Ни Православных писателей, ни защитников Протестантства нельзя считать в этом отношении вполне безупречными, хотя, конечно, поводы к справедливым упрекам встречаются у них гораздо реже, чем у Латинян; но, в этих случаях, степень личной виновности далеко не одинакова. Ложь, сходящая с пера Православного, есть бессмысленный позор, положительно вредящий делу, защиту которого он на себя принимает; у Протестанта ложь есть нелепость преступная и, в тоже время, совершенно бесполезная; у Римлянина ложь является как необходимость, до некоторой степени извинительная. Причина этого различия ясна. Православию, как истине, ложь враждебна по существу; в Протестантстве, как области искания истины, ложь неуместна; в Романизме, как доктрине, отрекающейся от собственного своего исходного начала, она неизбежна. Я сказал выше, что западный раскол начался посягательством областного мнения на соборность единоверия; иными словами, введением в область Церкви нового начала — рационалистического своеволия. Чтоб увернутся от дальнейших последствий этого начала (не отрекаясь от заблуждения, в котором оно выразилось), раскол вынужден был, в глазах всего мира и в собственных своих глазах, надеть на себя личину Римского деспотизма. Исторический изворот удался, но он оставил по себе неизгладимые следы. Первое оружие, употребленное в дело ново созданною властью, подложные Декреталии, вынесенные на свет не разборчивою совестью папы Николая I-го, взято было из целого склада поддельных документов. Для защиты этих первых свидетельств понадобились новые подлоги; таким образом, целая система лжи возникла невольно от первого толчка, последовательно передававшаяся из века в век, в силу исторического закона, которого последствия доныне ощущаются. В самом деле, изучите подлоги, в которых основательно обвиняется Романизм, и вы увидите, говорю это смело, что все до единого примыкают к одному средоточию, именно к тому исходному моменту, когда начало своеволия, укрываясь от соб-

79



ственных своих последствий, надело на себя личину неограниченного полновластия. Вникните в софизмы Римской партии и вы увидите, что все до единого направлены к одной цели — скрыть от глаз ту, все еще незатянувшуюся язву, которую раскол, в конце восьмого или в начале девятого века, нанес западной Европе.

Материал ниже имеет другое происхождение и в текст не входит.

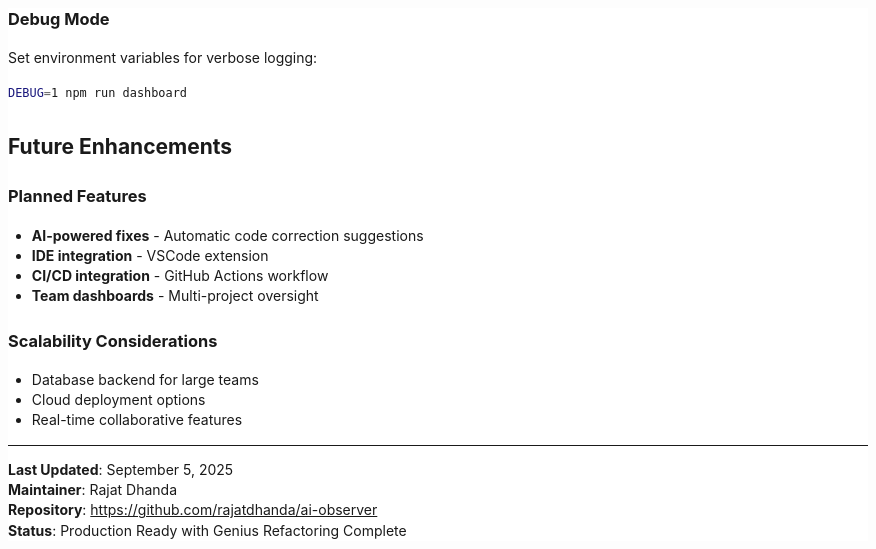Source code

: ### Debug Mode
Set environment variables for verbose logging:
```bash
DEBUG=1 npm run dashboard
```

## Future Enhancements

### Planned Features
- **AI-powered fixes** - Automatic code correction suggestions  
- **IDE integration** - VSCode extension
- **CI/CD integration** - GitHub Actions workflow
- **Team dashboards** - Multi-project oversight

### Scalability Considerations
- Database backend for large teams
- Cloud deployment options
- Real-time collaborative features

---

**Last Updated**: September 5, 2025  
**Maintainer**: Rajat Dhanda  
**Repository**: https://github.com/rajatdhanda/ai-observer  
**Status**: Production Ready with Genius Refactoring Complete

Здесь-то настоящий источник той нравственной порчи, и настоящая причина того как бы надлома на месте правды, которыми в Римском исповедании искажаются самые светлые души и опозориваются самые высокие умы (вспомним хоть бы знаменитого Боссюета). Нельзя судить их слишком строго. Мне самому, в молодости, эта постоянная лживость целой партии внушала негодованье и отвращение; но позднее эти чувства сменились во мне искреннею скорбью и глубоким соболезнованием. Я понял, что ложь, как железная цепь, охватывала своими звеньями души, томимые жаждою правды; понял горестное положение людей, покорившихся печальной необходимости искажать истину, лишь бы спасти себе положительную веру и не впасть в Протестантство, то есть не остаться при одной возможности или потребности религии, без всякого реального содержания. Сам ученый Неандер, эта благородная, любящая, искренняя душа, сказал же в ответ одному Английскому писателю: «вы еще верите в возможность объективной религии; а мы давно перешли за эту черту и знаем, что нет другой религии кроме субъективной». Конечно, одинаково разумно было бы утверждать, что не может быть другого мира кроме субъективного. Но, как бы то ни было, выслушав такое признание, всякий поймет и едва ли слишком строго осудит тех, которые, по примеру Аллейса (Allies), уличив защитников Рима во множестве обманов, потом неожиданно сами переходят под Римское знамя, предпочитая какую-нибудь, хотя бы даже полу-лживую, религию полному отсутствию религии. Понятно также, почему Романизм доселе не пал под ударами Реформы.